Is that a great idea, or what?
Well, 29,754 people thought it was and have donated over the years to Queen’s Park.
The Fund, set up by the Progressive Conservative government of Mike Harris in 1996, to date has raised just over $2 million from voluntary contributions, according to the finance ministry.
$2,043,235.54 to be exact.
In 2010, the most recent year for which the government has data, 2,033 people gave money for a total of $217,756.
Those who make donations can obtain a non-refundable tax credit for the tax year in which the contribution is made.
Monies paid into the fund in 2009 were $172,231, in 2008 $173,461 and in 2004 $198,995.

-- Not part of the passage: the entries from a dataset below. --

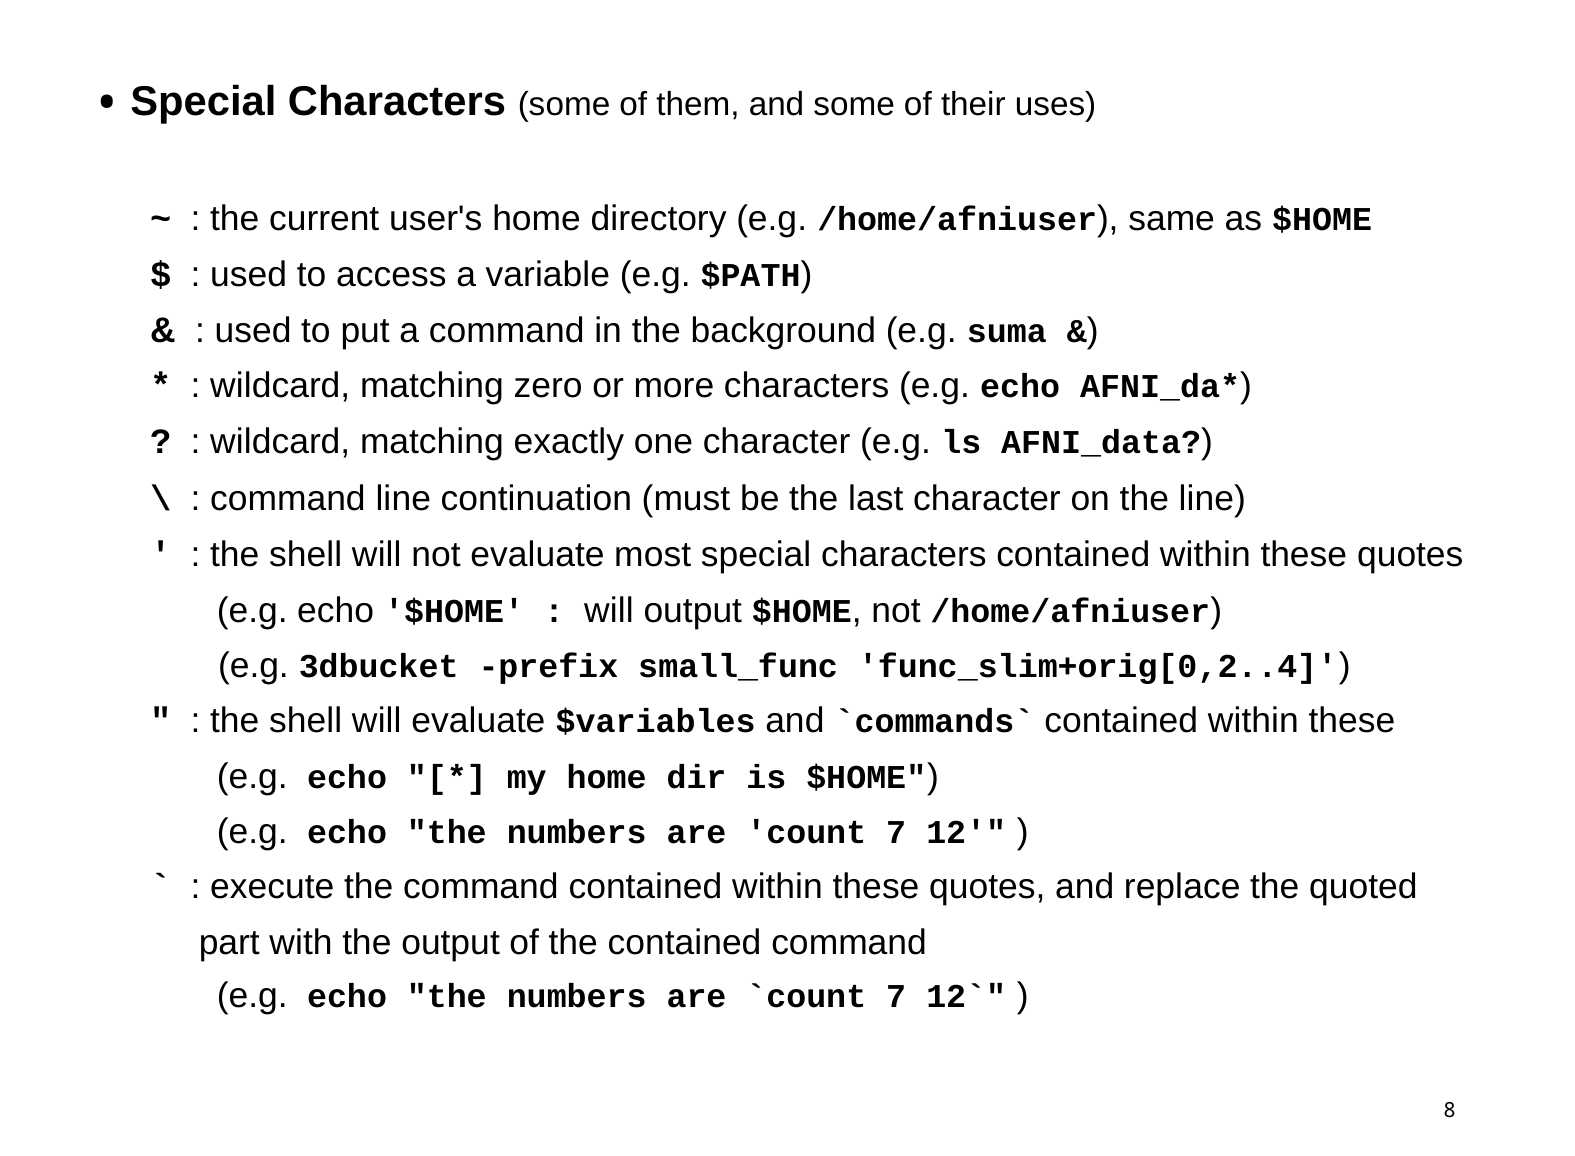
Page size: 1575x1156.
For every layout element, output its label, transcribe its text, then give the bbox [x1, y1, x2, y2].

list Special Characters (some of them, and some of their uses) ~ : the current user's home directory (e.g. /home/afniuser), same as $HOME $ : used to access a variable (e.g. $PATH) & : used to put a command in the background (e.g. suma &) * : wildcard, matching zero or more characters (e.g. echo AFNI_da*) ? : wildcard, matching exactly one character (e.g. ls AFNI_data?) \ : command line continuation (must be the last character on the line) ' : the shell will not evaluate most special characters contained within these quotes (e.g. echo '$HOME' : will output $HOME, not /home/afniuser) (e.g. 3dbucket -prefix small_func 'func_slim+orig[0,2..4]') " : the shell will evaluate $variables and `commands` contained within these (e.g. echo "[*] my home dir is $HOME") (e.g. echo "the numbers are 'count 7 12'" ) ` : execute the command contained within these quotes, and replace the quoted part with the output of the contained command (e.g. echo "the numbers are `count 7 12`" ) [75, 65, 1525, 1103]
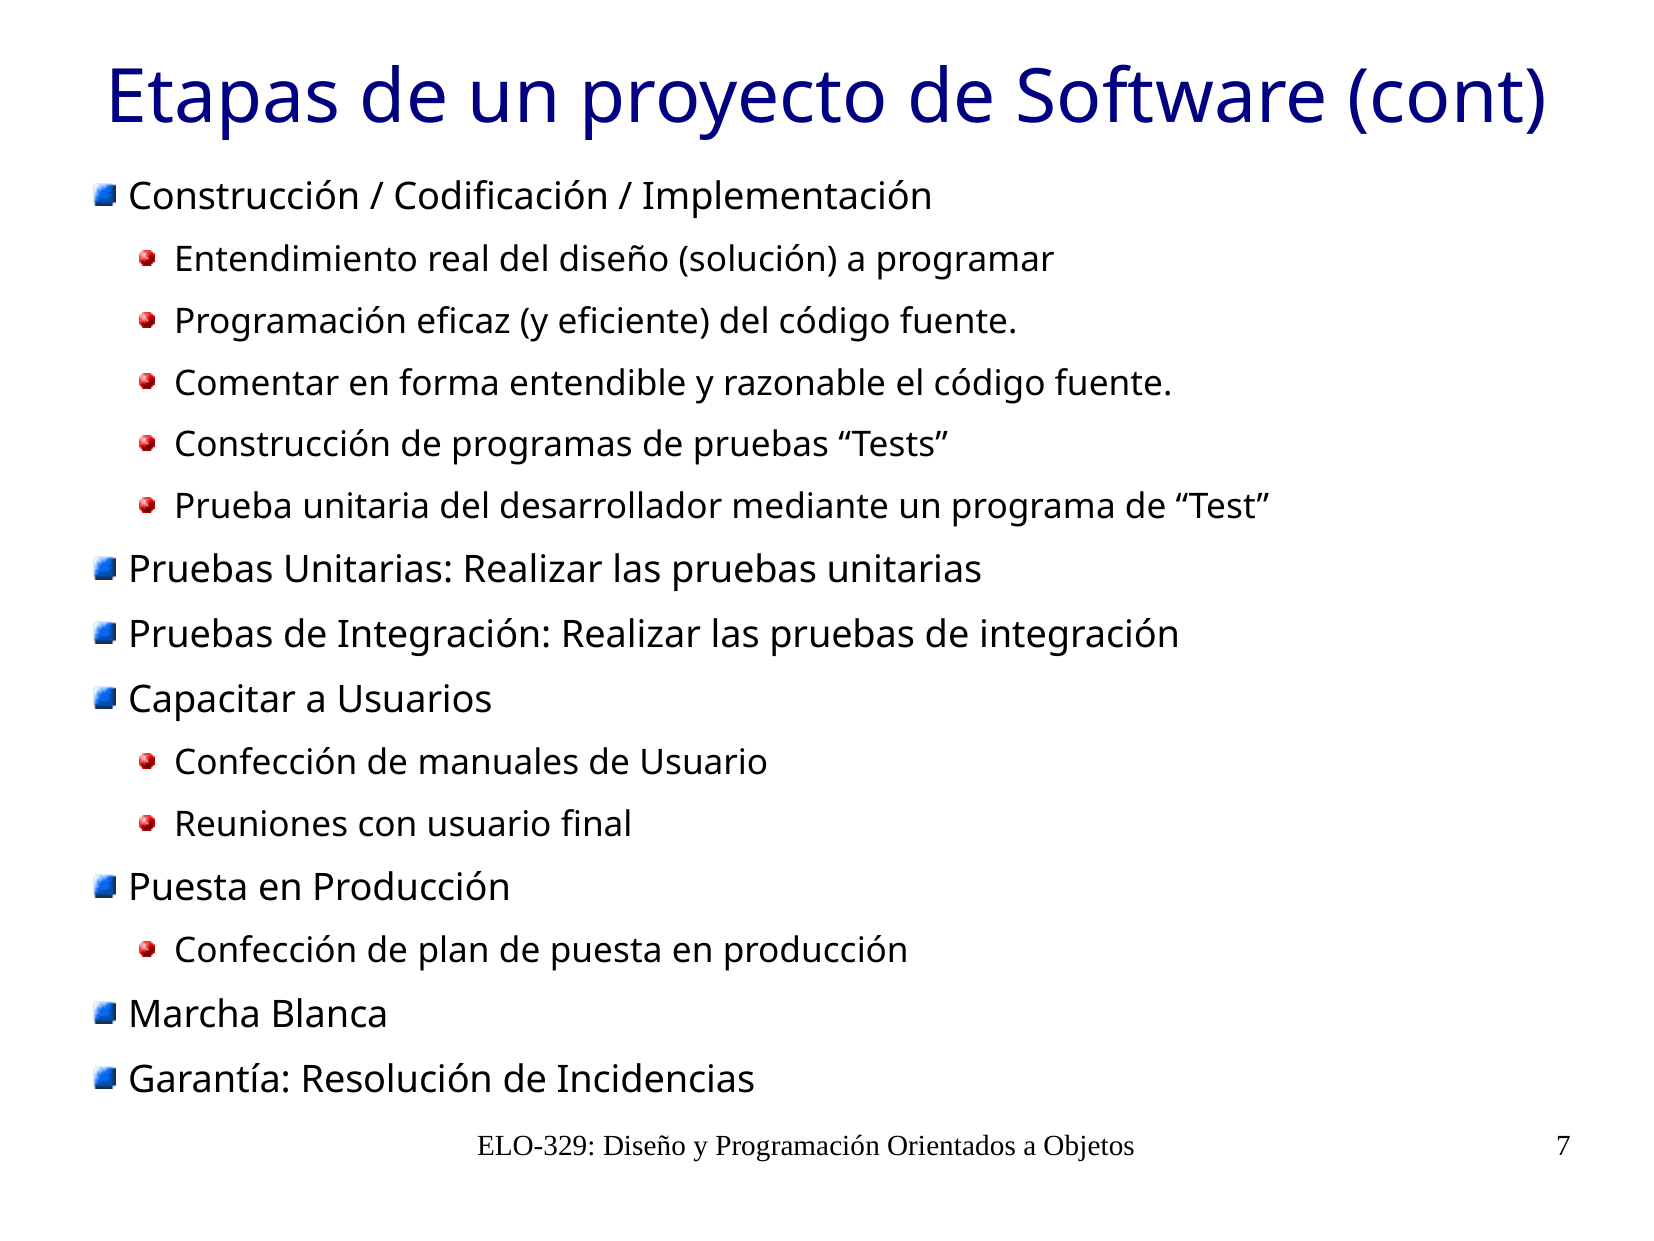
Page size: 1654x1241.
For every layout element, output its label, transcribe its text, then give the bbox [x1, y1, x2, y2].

list Construcción / Codificación / Implementación Entendimiento real del diseño (solución) a programar Programación eficaz (y eficiente) del código fuente. Comentar en forma entendible y razonable el código fuente. Construcción de programas de pruebas “Tests” Prueba unitaria del desarrollador mediante un programa de “Test” Pruebas Unitarias: Realizar las pruebas unitarias Pruebas de Integración: Realizar las pruebas de integración Capacitar a Usuarios Confección de manuales de Usuario Reuniones con usuario final Puesta en Producción Confección de plan de puesta en producción Marcha Blanca Garantía: Resolución de Incidencias [81, 169, 1571, 1107]
title Etapas de un proyecto de Software (cont)‏ [82, 50, 1571, 137]
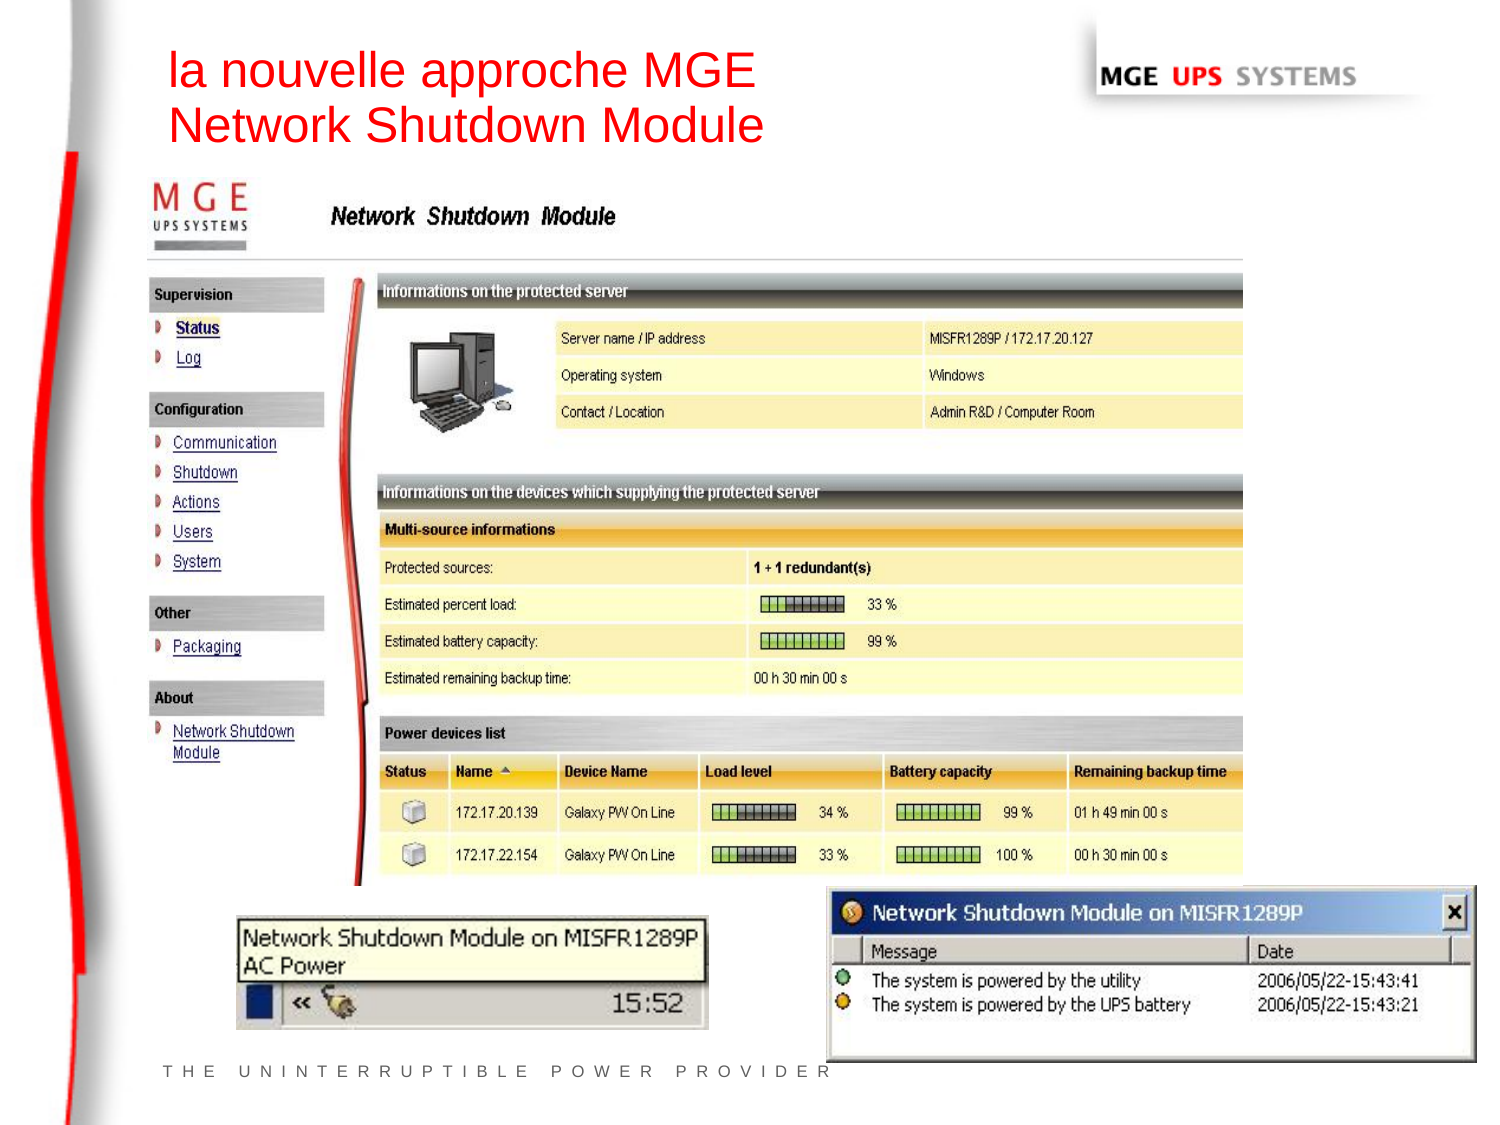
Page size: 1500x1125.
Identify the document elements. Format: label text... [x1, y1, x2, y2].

picture [236, 915, 709, 1030]
title la nouvelle approche MGE Network Shutdown Module [168, 35, 1019, 160]
picture [147, 177, 1477, 1063]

Don’t have a refund or want to contribute more?
You can make a cheque available to the Ontario Financing Authority and you will also get a receipt.
Details are on the ministry’s web site.
Ontario is currently running a $15 billion deficit and the government is cutting programs and wants public servants to take a wage freeze.
The debt is $257 billion.
This past weekend unionists and others rallied at Queen’s Park for the province to increases taxes on the wealthy.
And on Monday the NDP reached a deal with the governing Liberals for an additional two per cent tax on those making more than $500,000.
But what do those involved in the protest think of contributing voluntarily, instead of being forced to pay more, to help offset Ontario’s red ink?
Warren (Smokey) Thomas, president of the Ontario Public Service Employees Union (OPSEU), said he had no problem with the idea.
“If people want to do it I say more power to them.”
He joked that he didn’t think he would get a refund on his income tax, but “It’s up to people - if they want to do it, my hat’s off to them.”
Ontario Federation of Labour president Sid Ryan called the original Harris decision a “clever ploy” that doesn’t really address the debt issue.
“I think people feel I get taxed at work, I get taxed on my paycheque, I pay taxes whether it’s the HST, I pay health tax, I mean wherever you turn around there’s a tax. So I don’t really think that asking people to donate on a voluntary basis” is the way to go.
Ryan said if people have a “social conscience” and want to voluntarily pay more that’s up to them.
“But why should the burden be falling to people on a charitable basis?”
“You need some fairness in the tax system and corporations and those who are wealthier through the proper tax systems should be paying more.”